If you had a mutt, would you be interested in taking a test that would tell you what breeds the dog is comprised of?
Rascal`s mom looked like Lassie. And his dad? Well, that`s a good question. Rascal`s ears make it clear that he was the product of something besides a collie, but his owners couldn`t say exactly what. So Kathie Svoboda of Lincoln dabbed a swab in her pet`s mouth, mailed it to a lab and, a few weeks later, unlocked the mutt`s canine heritage. Collie and cocker spaniel, as suspected, along with a twist — Shetland sheepdog.

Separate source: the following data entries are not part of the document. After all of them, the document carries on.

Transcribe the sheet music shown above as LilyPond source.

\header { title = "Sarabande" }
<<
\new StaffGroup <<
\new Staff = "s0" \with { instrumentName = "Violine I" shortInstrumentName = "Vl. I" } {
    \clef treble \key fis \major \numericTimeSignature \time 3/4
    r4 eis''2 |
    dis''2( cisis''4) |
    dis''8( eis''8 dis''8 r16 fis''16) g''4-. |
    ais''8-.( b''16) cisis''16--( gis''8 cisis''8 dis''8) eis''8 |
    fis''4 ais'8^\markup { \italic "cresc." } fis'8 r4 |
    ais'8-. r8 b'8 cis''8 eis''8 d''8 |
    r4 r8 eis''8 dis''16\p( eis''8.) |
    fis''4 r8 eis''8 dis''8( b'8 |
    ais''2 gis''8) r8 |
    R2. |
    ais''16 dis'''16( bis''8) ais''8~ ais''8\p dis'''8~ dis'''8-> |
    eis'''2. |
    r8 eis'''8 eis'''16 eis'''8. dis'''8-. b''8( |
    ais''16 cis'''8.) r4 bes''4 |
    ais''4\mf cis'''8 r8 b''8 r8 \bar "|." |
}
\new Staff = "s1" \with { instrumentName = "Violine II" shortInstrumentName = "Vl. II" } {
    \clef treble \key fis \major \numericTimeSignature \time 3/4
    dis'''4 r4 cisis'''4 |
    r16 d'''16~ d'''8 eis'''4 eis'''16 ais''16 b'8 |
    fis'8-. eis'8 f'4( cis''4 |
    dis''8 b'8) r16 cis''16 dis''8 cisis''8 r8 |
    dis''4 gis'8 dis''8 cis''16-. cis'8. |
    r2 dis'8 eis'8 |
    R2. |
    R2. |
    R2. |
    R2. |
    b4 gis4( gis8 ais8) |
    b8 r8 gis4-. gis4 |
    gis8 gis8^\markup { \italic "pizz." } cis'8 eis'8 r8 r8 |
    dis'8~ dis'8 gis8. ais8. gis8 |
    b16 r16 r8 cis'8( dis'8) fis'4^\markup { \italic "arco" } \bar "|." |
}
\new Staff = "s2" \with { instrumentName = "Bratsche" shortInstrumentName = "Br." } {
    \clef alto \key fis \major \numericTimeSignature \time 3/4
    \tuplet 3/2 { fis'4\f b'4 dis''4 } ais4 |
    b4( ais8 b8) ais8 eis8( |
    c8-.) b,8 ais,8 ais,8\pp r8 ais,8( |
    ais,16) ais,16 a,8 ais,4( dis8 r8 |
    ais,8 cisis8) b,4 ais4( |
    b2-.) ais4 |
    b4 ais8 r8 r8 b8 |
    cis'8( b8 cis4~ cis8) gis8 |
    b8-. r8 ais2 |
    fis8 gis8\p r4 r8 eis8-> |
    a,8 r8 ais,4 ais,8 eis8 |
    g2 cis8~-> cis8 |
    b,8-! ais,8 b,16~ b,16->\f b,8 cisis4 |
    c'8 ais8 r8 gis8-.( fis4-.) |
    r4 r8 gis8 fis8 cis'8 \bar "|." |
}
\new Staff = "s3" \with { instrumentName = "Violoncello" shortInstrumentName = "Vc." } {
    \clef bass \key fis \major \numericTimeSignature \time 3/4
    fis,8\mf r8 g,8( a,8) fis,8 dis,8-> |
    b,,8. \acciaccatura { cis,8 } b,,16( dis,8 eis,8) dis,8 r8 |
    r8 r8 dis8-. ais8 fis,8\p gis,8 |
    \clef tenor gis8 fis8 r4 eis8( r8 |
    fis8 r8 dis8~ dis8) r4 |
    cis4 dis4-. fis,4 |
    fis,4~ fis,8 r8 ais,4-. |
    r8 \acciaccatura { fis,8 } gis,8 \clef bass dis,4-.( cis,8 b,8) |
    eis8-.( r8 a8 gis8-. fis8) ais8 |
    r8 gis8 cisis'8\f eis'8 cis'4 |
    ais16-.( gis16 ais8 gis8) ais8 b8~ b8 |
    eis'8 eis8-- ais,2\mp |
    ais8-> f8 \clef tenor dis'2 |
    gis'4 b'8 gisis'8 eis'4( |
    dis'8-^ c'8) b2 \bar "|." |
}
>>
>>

The growing availability, and declining cost, of high-tech DNA tests are giving dog owners long baffled over the makeup of their mutts something to do besides shrug and speculate. The tests, which cost as little as $65, are the result of several years of work by scientists who gathered a large pool of DNA samples from thousands of dogs to create a sort of genetic roadmap of breeds.
If it was free or very very cheap, I might do it, just out of curiosity, but it wouldn't matter to me what the results were. I wouldn't pay $65 for it, though. I'm suspicious of how accurate this could be though, I doubt that the differences between breeds are distinct enough to really be able to tell the breed very accurately.
On 10/8/2007 12:30:02 AM burnteffigy wrote: I'm suspicious of how accurate this could be though, I doubt that the differences between breeds are distinct enough to really be able to tell the breed very accurately.
There definitely are very specific differences in different breeds, so i think they can tell. They have all that DNA stuff down quite precisely.